[Task details]
Each line of the data below that contains "become" must be copied.

════════════════════

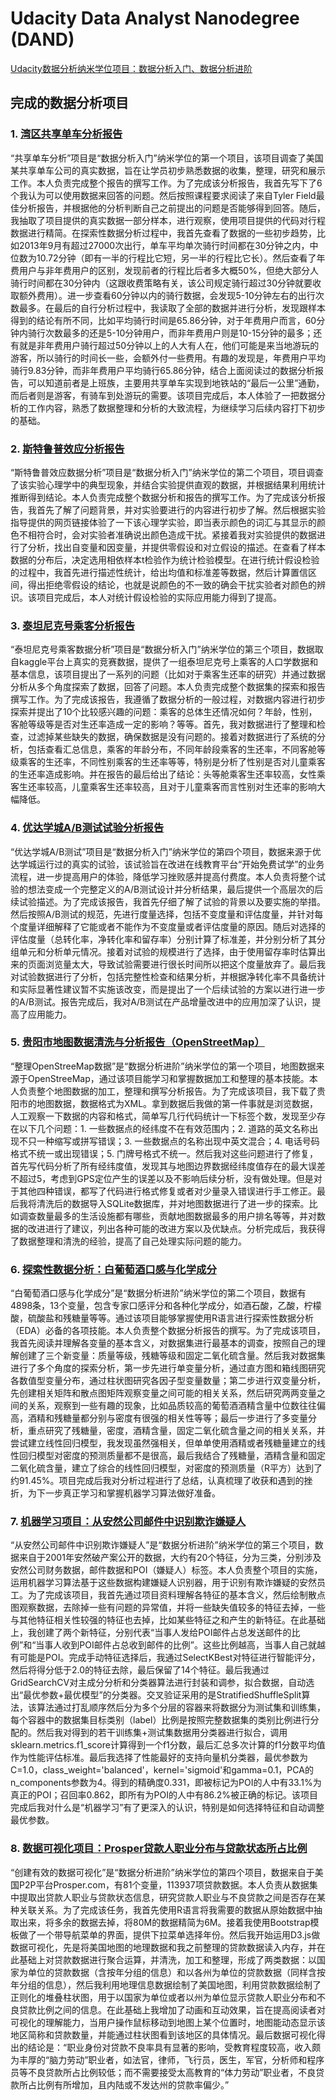 # Udacity Data Analyst Nanodegree (DAND)

[Udacity数据分析纳米学位项目：数据分析入门、数据分析进阶](https://cn.udacity.com/dand)

## 完成的数据分析项目

### 1. [湾区共享单车分析报告](https://nbviewer.jupyter.org/github/leesper/become-data-analyst/blob/master/P0_BayAreaBikeShareAnalysis/Bay_Area_Bike_Share_Analysis.ipynb)

“共享单车分析”项目是“数据分析入门”纳米学位的第一个项目，该项目调查了美国某共享单车公司的真实数据，旨在让学员初步熟悉数据的收集，整理，研究和展示工作。本人负责完成整个报告的撰写工作。为了完成该分析报告，我首先写下了6个我认为可以使用数据来回答的问题。然后按照课程要求阅读了来自Tyler Field最佳分析报告，并根据他的分析判断自己之前提出的问题是否能够得到回答。随后，我抽取了项目提供的真实数据一部分样本，进行观察，使用项目提供的代码对行程数据进行精简。在探索性数据分析过程中，我首先查看了数据的一些初步趋势，比如2013年9月有超过27000次出行，单车平均单次骑行时间都在30分钟之内，中位数为10.72分钟（即有一半的行程比它短，另一半的行程比它长）。然后查看了年费用户与非年费用户的区别，发现前者的行程比后者多大概50%，但绝大部分人骑行时间都在30分钟内（这跟收费策略有关，该公司规定骑行超过30分钟就要收取额外费用）。进一步查看60分钟以内的骑行数据，会发现5-10分钟左右的出行次数最多。在最后的自行分析过程中，我读取了全部的数据并进行分析，发现跟样本得到的结论有所不同，比如平均骑行时间是65.86分钟，对于年费用户而言，60分钟内骑行次数最多的还是5-10分钟用户，而非年费用户则是10-15分钟的最多；还有就是非年费用户骑行超过50分钟以上的人大有人在，他们可能是来当地游玩的游客，所以骑行的时间长一些，会额外付一些费用。有趣的发现是，年费用户平均骑行9.83分钟，而非年费用户平均骑行65.86分钟，结合上面阅读过的数据分析报告，可以知道前者是上班族，主要用共享单车实现到地铁站的“最后一公里”通勤，而后者则是游客，有骑车到处游玩的需要。该项目完成后，本人体验了一把数据分析的工作内容，熟悉了数据整理和分析的大致流程，为继续学习后续内容打下初步的基础。

### 2. [斯特鲁普效应分析报告](https://nbviewer.jupyter.org/github/leesper/become-data-analyst/blob/master/P1_StroopEffectAnalysis/P1_StroopEffectAnalysis.ipynb)

“斯特鲁普效应数据分析”项目是“数据分析入门”纳米学位的第二个项目，项目调查了该实验心理学中的典型现象，并结合实验提供直观的数据，并根据结果利用统计推断得到结论。本人负责完成整个数据分析和报告的撰写工作。为了完成该分析报告，我首先了解了问题背景，并对实验要进行的内容进行初步了解。然后根据实验指导提供的网页链接体验了一下该心理学实验，即当表示颜色的词汇与其显示的颜色不相符合时，会对实验者准确说出颜色造成干扰。紧接着我对实验提供的数据进行了分析，找出自变量和因变量，并提供零假设和对立假设的描述。在查看了样本数据的分布后，决定选用相依样本t检验作为统计检验模型。在进行统计假设检验的过程中，我首先进行描述性统计，给出均值和标准差等数据，然后计算置信区间，得出拒绝零假设的结论，也就是说颜色的不一致的确会干扰实验者对颜色的辨识。该项目完成后，本人对统计假设检验的实际应用能力得到了提高。

### 3. [泰坦尼克号乘客分析报告](https://nbviewer.jupyter.org/github/leesper/become-data-analyst/blob/master/P2_investigate_dataset/P2investivate_dataset.ipynb)

“泰坦尼克号乘客数据分析”项目是“数据分析入门”纳米学位的第三个项目，数据取自kaggle平台上真实的竞赛数据，提供了一组泰坦尼克号上乘客的人口学数据和基本信息，该项目提出了一系列的问题（比如对于乘客生还率的研究）并通过数据分析从多个角度探索了数据，回答了问题。本人负责完成整个数据集的探索和报告撰写工作。为了完成该报告，我遵循了数据分析的一般过程，对数据内容进行初步探索并提出了10个比较感兴趣的问题：乘客的总体生还情况如何？年龄，性别，客舱等级等是否对生还率造成一定的影响？等等。首先，我对数据进行了整理和检查，过滤掉某些缺失的数据，确保数据是没有问题的。接着对数据进行了系统的分析，包括查看汇总信息，乘客的年龄分布，不同年龄段乘客的生还率，不同客舱等级乘客的生还率，不同性别乘客的生还率等等，特别是分析了性别是否对儿童乘客的生还率造成影响。并在报告的最后给出了结论：头等舱乘客生还率较高，女性乘客生还率较高，儿童乘客生还率较高，且对于儿童乘客而言性别对生还率的影响大幅降低。

### 4. [优达学城A/B测试试验分析报告](https://nbviewer.jupyter.org/github/leesper/become-data-analyst/blob/master/P7_ABTest/P7_AB_test.ipynb)

“优达学城A/B测试”项目是“数据分析入门”纳米学位的第四个项目，数据来源于优达学城运行过的真实的试验，该试验旨在改进在线教育平台“开始免费试学”的业务流程，进一步提高用户的体验，降低学习挫败感并提高付费度。本人负责将整个试验的想法变成一个完整定义的A/B测试设计并分析结果，最后提供一个高层次的后续试验描述。为了完成该报告，我首先仔细了解了试验的背景以及要实施的举措。然后按照A/B测试的规范，先进行度量选择，包括不变度量和评估度量，并针对每个度量详细解释了它能或者不能作为不变度量或者评估度量的原因。随后对选择的评估度量（总转化率，净转化率和留存率）分别计算了标准差，并分别分析了其分组单元和分析单元情况。接着对试验的规模进行了选择，由于使用留存率时估算出来的页面浏览量太大，导致试验需要进行很长时间所以把这个度量放弃了。最后我对试验数据进行了分析，包括完整性检查和结果分析，并根据净转化率不具备统计和实际显著性建议暂不实施该改变，而是提出了一个后续试验的方案以进行进一步的A/B测试。报告完成后，我对A/B测试在产品增量改进中的应用加深了认识，提高了应用能力。

### 5. [贵阳市地图数据清洗与分析报告（OpenStreetMap）](https://nbviewer.jupyter.org/github/leesper/become-data-analyst/blob/master/P3_OpenStreetMap/P3_open_street_map.ipynb)

“整理OpenStreeMap数据”是“数据分析进阶”纳米学位的第一个项目，地图数据来源于OpenStreeMap，通过该项目能学习和掌握数据加工和整理的基本技能。本人负责整个地图数据的加工，整理和撰写分析报告。为了完成该项目，我下载了贵阳市的地图数据，数据格式为XML。拿到数据后我做的第一件事就是浏览数据，人工观察一下数据的内容和格式，简单写几行代码统计一下标签个数，发现至少存在以下几个问题：1. 一些数据点的经纬度不在有效范围内；2. 道路的英文名称出现不只一种缩写或拼写错误；3. 一些数据点的名称出现中英文混合；4. 电话号码格式不统一或出现错误；5. 门牌号格式不统一。然后我对这些问题进行了修复，首先写代码分析了所有经纬度值，发现其与地图边界数据经纬度值存在的最大误差不超过5，考虑到GPS定位产生的误差以及不影响后续分析，没有做处理。但是对于其他四种错误，都写了代码进行格式修复或者对少量录入错误进行手工修正。最后我将清洗后的数据导入SQLite数据库，并对地图数据进行了进一步的探索。比如调查数量最多的生活设施都有哪些，贡献地图数据最多的用户排名等等，并对数据的改进进行了建议，列出各种可能的改进方案以及优缺点。分析完成后，我获得了数据整理和清洗的经验，提高了自己处理实际问题的能力。

### 6. [探索性数据分析：白葡萄酒口感与化学成分](https://github.com/leesper/become-data-analyst/blob/master/P4_Explore_Summarize_Data/winesEDA.md)

“白葡萄酒口感与化学成分”是“数据分析进阶”纳米学位的第二个项目，数据有4898条，13个变量，包含专家口感评分和各种化学成分，如酒石酸，乙酸，柠檬酸，硫酸盐和残糖量等等。通过该项目能够掌握使用R语言进行探索性数据分析（EDA）必备的各项技能。本人负责整个数据分析报告的撰写。为了完成该项目，我首先阅读并理解各变量的基本含义，对数据集进行最基本的调查，按照自己的理解创建了三个新变量：质量等级，残糖等级和固定二氧化硫含量。然后我对数据集进行了多个角度的探索分析，第一步先进行单变量分析，通过直方图和箱线图研究各数值型变量分布，通过柱状图研究各因子型变量数量；第二步进行双变量分析，先创建相关矩阵和散点图矩阵观察变量之间可能的相关关系，然后研究两两变量之间的关系，观察到一些有趣的现象，比如品质较高的葡萄酒酒精含量中位数往往偏高，酒精和残糖量都分别与密度有很强的相关性等等；最后一步进行了多变量分析，重点研究了残糖量，密度，酒精含量，固定二氧化硫含量之间的相关关系，并尝试建立线性回归模型，我发现虽然强相关，但单单使用酒精或者残糖量建立的线性回归模型对密度的预测质量都不是很高，最后我结合了残糖量，酒精含量和固定二氧化硫含量，建立了综合的线性回归模型，对密度的预测质量（R平方）达到了约91.45%。项目完成后我对分析过程进行了总结，认真梳理了收获和遇到的挫折，为下一步真正学习和掌握机器学习算法做好准备。

### 7. [机器学习项目：从安然公司邮件中识别欺诈嫌疑人](https://github.com/leesper/become-data-analyst/blob/master/P5_Enron_MachineLearning/P5_Enron_Machine_Learning.ipynb)

“从安然公司邮件中识别欺诈嫌疑人”是“数据分析进阶”纳米学位的第三个项目，数据来自于2001年安然破产案公开的数据，大约有20个特征，分为三类，分别涉及安然公司财务数据，邮件数据和POI（嫌疑人）标签。本人负责整个项目的实施，运用机器学习算法基于这些数据构建嫌疑人识别器，用于识别有欺诈嫌疑的安然员工。为了完成该项目，我首先通过项目资料理解各特征的基本含义，然后绘制散点图观察数据，去除掉一些有问题的异常值，并将一些缺失值较多的特征去掉，一些与其他特征相关性较强的特征也去掉，比如某些特征之和产生的新特征。在此基础上，我创建了两个新特征，分别代表“当事人发给POI邮件占总发送邮件的比例”和“当事人收到POI邮件占总收到邮件的比例”。这些比例越高，当事人自己就越有可能是POI。完成手动特征选择后，我通过SelectKBest对特征进行智能评分，然后将得分低于2.0的特征去除，最后保留了14个特征。最后我通过GridSearchCV对主成分分析和分类器算法进行封装和调参，拟合数据，自动选出“最优参数+最优模型”的分类器。交叉验证采用的是StratifiedShuffleSplit算法，该算法通过打乱顺序然后分为多个分层的容器来将数据分为测试集和训练集，每个容器中的数据集目标类别（label）比例是按照完整数据集的类别比例进行分配的。然后我对得到的若干训练集+测试集数据用分类器进行拟合，调用sklearn.metrics.f1_score计算得到一个f1分数，最后汇总多次计算的f1分数平均值作为性能评估标准。最后我选择了性能最好的支持向量机分类器，最优参数为C=1.0，class_weight='balanced'，kernel='sigmoid'和gamma=0.1，PCA的n_components参数为4。得到的精确度0.331，即被标记为POI的人中有33.1%为真正的POI；召回率0.862，即所有为POI的人中有86.2%被正确的标记。该项目完成后我对什么是“机器学习”有了更深入的认识，特别是如何选择特征和自动调整最优参数。

### 8. [数据可视化项目：Prosper贷款人职业分布与贷款状态所占比例](https://leesper.github.io/prosper_datavis/index.html)

“创建有效的数据可视化”是“数据分析进阶”纳米学位的第四个项目，数据来自于美国P2P平台Prosper.com，有81个变量，113937项贷款数据。本人负责从数据集中提取出贷款人职业与贷款状态信息，研究贷款人职业与不良贷款之间是否存在某种关联关系。为了完成该任务，我首先使用R语言将我需要的数据从原始数据中抽取出来，将多余的数据去掉，将80M的数据精简为6M。接着我使用Bootstrap模板做了一个带导航菜单的界面，提供下拉菜单选择年份。然后我开始运用D3.js做数据可视化，先是将美国地图的地理数据和我之前整理的贷款数据读入内存，并在此基础上对贷款数据进行聚合运算，并清洗，加工和整理，形成了两类数据：以国家为单位的贷款数据（含按年分组的信息）和以各州为单位的贷款数据（同样含按年分组的信息），然后我利用地理信息数据绘制了美国地图，利用贷款数据绘制了正则化的堆叠柱状图，用于以国家为单位或者以州为单位显示贷款人职业分布和不良贷款比例之间的信息。在此基础上我增加了动画和互动效果，旨在提高阅读者对可视化的理解能力，当用户操作鼠标移动到地图上某个位置时，地图能动态显示该地区简称和贷款数量，并能通过柱状图看到该地区的具体情况。最后数据可视化得出的结论是：“职业身份对贷款不良率具有显著的影响，受教育程度较高，收入颇为丰厚的“脑力劳动”职业者，如法官，律师，飞行员，医生，军官，分析师和程序员等不良贷款所占比例较低；而不需要接受太高教育的“体力劳动”职业者，不良贷款所占比例有所增加，且内陆或不发达州的贷款率偏少。”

════════════════════

[Exercise solution]
### 1. [湾区共享单车分析报告](https://nbviewer.jupyter.org/github/leesper/become-data-analyst/blob/master/P0_BayAreaBikeShareAnalysis/Bay_Area_Bike_Share_Analysis.ipynb)
### 2. [斯特鲁普效应分析报告](https://nbviewer.jupyter.org/github/leesper/become-data-analyst/blob/master/P1_StroopEffectAnalysis/P1_StroopEffectAnalysis.ipynb)
### 3. [泰坦尼克号乘客分析报告](https://nbviewer.jupyter.org/github/leesper/become-data-analyst/blob/master/P2_investigate_dataset/P2investivate_dataset.ipynb)
### 4. [优达学城A/B测试试验分析报告](https://nbviewer.jupyter.org/github/leesper/become-data-analyst/blob/master/P7_ABTest/P7_AB_test.ipynb)
### 5. [贵阳市地图数据清洗与分析报告（OpenStreetMap）](https://nbviewer.jupyter.org/github/leesper/become-data-analyst/blob/master/P3_OpenStreetMap/P3_open_street_map.ipynb)
### 6. [探索性数据分析：白葡萄酒口感与化学成分](https://github.com/leesper/become-data-analyst/blob/master/P4_Explore_Summarize_Data/winesEDA.md)
### 7. [机器学习项目：从安然公司邮件中识别欺诈嫌疑人](https://github.com/leesper/become-data-analyst/blob/master/P5_Enron_MachineLearning/P5_Enron_Machine_Learning.ipynb)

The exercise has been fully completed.